Evren and Sahinkaya are the only surviving members of the former junta that overthrew the government of Turkey's president at the time, Suleyman Demirel.

The trial had been unimaginable until recent years when Prime Minister Recep Tayyip Erdogan's Islamic-rooted AK party, which was first elected in 2002, began curtailing the clout of Turkey's military, which established a secularist tradition in the 1920s.

The backers of the coup had argued that they intervened in 1980 to avert a potential civil war after fatal clashes between extreme leftist and right-wing groups.

Keeping military at bay

Turkey had previously experienced two other military takeovers - in 1960 and 1971 - but the 1980 coup is known as the bloodiest. An Islamic-rooted government was also pressured to relinquish power in 1997 by the military.

Evren served as Turkey's replacement president until 1989, when he retired.

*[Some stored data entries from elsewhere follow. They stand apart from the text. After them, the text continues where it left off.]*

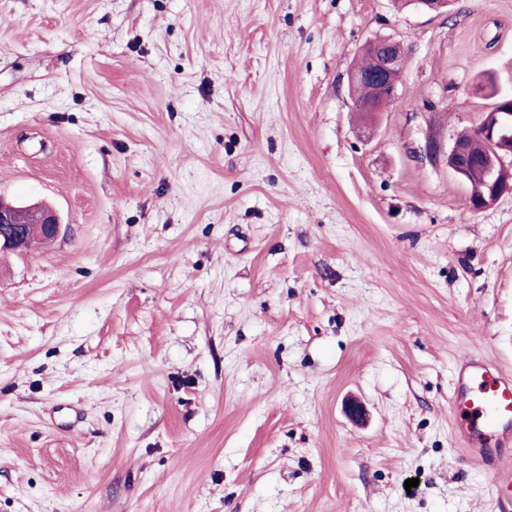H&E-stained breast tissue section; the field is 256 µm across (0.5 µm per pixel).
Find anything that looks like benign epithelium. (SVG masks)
<instances>
[{
	"label": "benign epithelium",
	"instance_id": "benign-epithelium-1",
	"mask_svg": "<svg viewBox=\"0 0 512 512\" xmlns=\"http://www.w3.org/2000/svg\"><path fill=\"white\" fill-rule=\"evenodd\" d=\"M368 48L372 52V70L365 75L351 71L350 84L353 88L363 83L369 87L367 98H355V107L365 112H381L397 98L405 51L399 42L392 39L376 40ZM504 103L506 100L502 99L489 111L482 113L475 128L478 137L491 150L490 162L481 179L476 180L472 176V160L467 143L457 139L448 151V168L469 186V206L473 211L487 208L502 194L512 191V160L506 161L507 157H512V134L507 132L512 125V112L501 109ZM60 231L59 220L47 208L0 205L1 256L24 253L33 234L54 239Z\"/></svg>",
	"mask_w": 512,
	"mask_h": 512
}]
</instances>
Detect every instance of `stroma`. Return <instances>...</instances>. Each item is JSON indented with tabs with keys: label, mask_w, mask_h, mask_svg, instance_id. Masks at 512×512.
Instances as JSON below:
<instances>
[{
	"label": "stroma",
	"mask_w": 512,
	"mask_h": 512,
	"mask_svg": "<svg viewBox=\"0 0 512 512\" xmlns=\"http://www.w3.org/2000/svg\"><path fill=\"white\" fill-rule=\"evenodd\" d=\"M510 66L512 0H0V201L62 224L0 259V512H488L448 397L512 367V194L445 153ZM368 48L372 55H367L357 69L372 70L366 75L351 71L350 84L354 90L357 85L366 83L370 93L366 99L356 96L354 104L365 112H382L397 98V84L404 70L405 51L399 42L392 39L373 41Z\"/></svg>",
	"instance_id": "1"
}]
</instances>
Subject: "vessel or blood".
<instances>
[{"instance_id": "b4317fda", "label": "vessel or blood", "mask_w": 512, "mask_h": 512, "mask_svg": "<svg viewBox=\"0 0 512 512\" xmlns=\"http://www.w3.org/2000/svg\"><path fill=\"white\" fill-rule=\"evenodd\" d=\"M448 408L460 460L490 476V512H512V370L478 355L463 359Z\"/></svg>"}]
</instances>
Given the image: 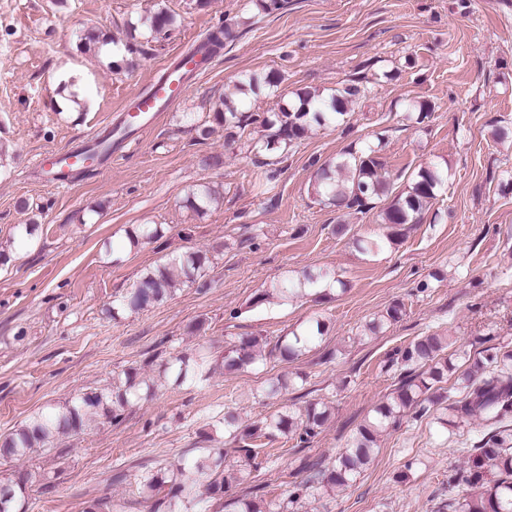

A constitution enacted in 1982 exempted the generals from prosecution, formalized the military's role in politics, and restricted public freedoms.

Several officers and retired generals have landed in court recently over alleged coup plots. Many are said to belong to the Ergenekon network, which is accused of conspiracies against Erdogan.

Some say the Ergendekon trials are the Erdogan government's way of silencing opponents - charges the government denies.